Article

Talking Points: The Court Lurches Right

Roberts' fractious Court has produced a higher share of 5-4 decisions than any term in the last decade.

Yesterday’s 5-4 decision by the Supreme Court in a landmark racial desegregation case, which instructed local authorities “that they cannot take modest steps to bring public school students of different races together,” marked a fitting conclusion to the first full term of President Bush’s two Supreme Court appointees, Chief Justice John Roberts and Justice Samuel Alito. Reading his dissent from yesterday’s decision aloud in the courtroom, Justice Stephen Breyer aptly described the Court’s sharp rightward slide. “It is not often in the law that so few have so quickly changed so much,” he said. The majority opinion, authored by Roberts, served as a microcosm for the traits that have quickly come to define the Court: an alarming lack of respect for precedent, irreverence for the democratic process, and disregard for constitutional history. Early in his first term, Roberts publicly proclaimed his desire to seek greater consensus, but his “fractious” Court has produced a “higher share of 5-4 decisions than any term in the last decade.” He has forced Justice Ruth Bader Ginsberg to undertake rare readings of “powerful dissents from the bench,” a sign of the concern that marks the new divisive era on the Court.

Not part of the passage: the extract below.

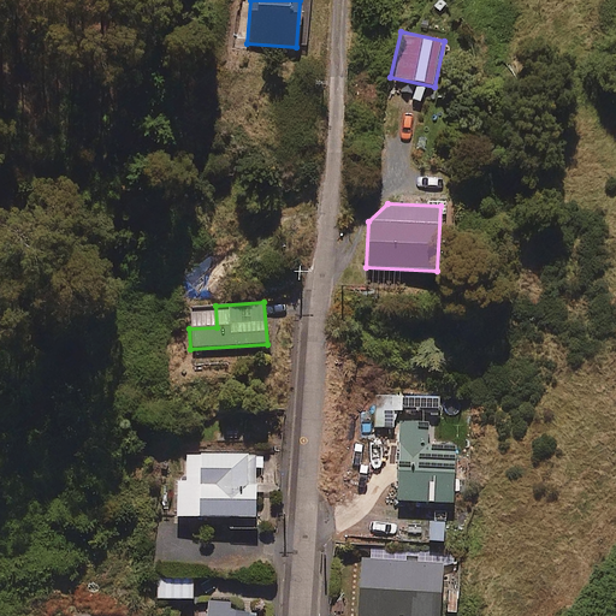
[(439,397),(374,395),(373,428),(394,428),(395,412),(438,413),(439,397)]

  • The Roberts court has shifted dramatically to the right in the first full term of Bush’s appointees. The newly-emboldened conservative wing of the Court has chosen cases on appeal through which it could implement its agenda. When Justice Sandra Day O’Connor was still on the Court, the justices denied review to a racial desegregation school program in Massachusetts. But in June of last year, “the court, reconfigured by the additions of Roberts and Alito, announced, over the unrecorded but vigorous objection of the liberal justices, that it would hear” the school desegregation appeals, even though there was no disagreement in the lower courts on the validity of such programs. Slowly, legal and political scholars are taking notice of the Court’s new activism. Norm Ornstein of the American Enterprise Institute said the Supreme Court’s decision this week in a campaign finance reform case demonstrated “not a careful, conservative deference to Congress” but instead “a willingness by Roberts to toss aside Congress’ conclusions to fit his own ideological predispositions.”
  • Roberts and Alito have broken their pledges not to impose their own priorities and beliefs on the Court. When Bush nominated Roberts and Alito, he argued they deserved bipartisan support because they would “interpret the Constitution and the laws faithfully and fairly, to protect the constitutional rights of all Americans,” and they would not “impose their preferences or priorities on the people.” Roberts went before Congress and testified that he had “no agenda.” He added, “Saying a judge is result-oriented…[is] about the worst thing you can say, because what you’re saying is you don’t apply the law.”  For his part, Alito said he believed “the judiciary has to [interpret broad principles of the Constitution] in a neutral fashion. I think judges have to be wary about substituting their own preferences, their own policy judgments for those that are in the Constitution.” (Read more of their false promises here.) Duke University law professor Erwin Chemerinsky writes today that “the testimony given by John Roberts and Samuel Alito at their confirmation hearings just months earlier was a lot of baloney.” The most devastating change on the Court has been the ideological shift that came with Alito’s replacement of O’Connor. “That switch almost certainly changed the outcome of many of this year’s most important decisions, with the following results: making it much more difficult for women, minorities, and older workers to challenge employment discrimination (Ledbetter); limiting Congress’s power to keep corporate money out of federal campaigns (Wisconsin Right to Life); cutting back on protections for reproductive freedom (Carhart); slamming the courthouse door on people who make technical mistakes (Bowles); cutting back on protections for people facing capital punishment by, among other things, allowing imposition of the death penalty on defendants deprived of even minimally adequate representation (Landrigan, Ayers, Uttecht); and making it impossible to challenge the Bush administration when it uses public funds to promote favored religions (Hein).”
  • The decisions handed down this week point to a court that could veer even further right if another space opened up during the Bush administration. As much as the Court has lurched to the right in the past two terms, the results could get worse if another Court opening were to occur during Bush’s remaining days in office. The oldest justices are John Paul Stevens and Ginsburg, members of the progressive bloc. Among the issues at stake in the future are: a woman’s right to choose; the environment; voting rights; congressional power; free speech and the First Amendment; and the protection of fundamental rights and liberties. O’Connor was a key vote on many of these issues, and the new Court could soon have these protections in its crosshairs. Washington Post columnist E.J. Dionne writes, “If another conservative replaces a member of the Court’s moderate-to-liberal bloc, the country will be set on a conservative course for the next decade or more, locking in today’s politics at the very moment when the electorate is running out of patience with the right.”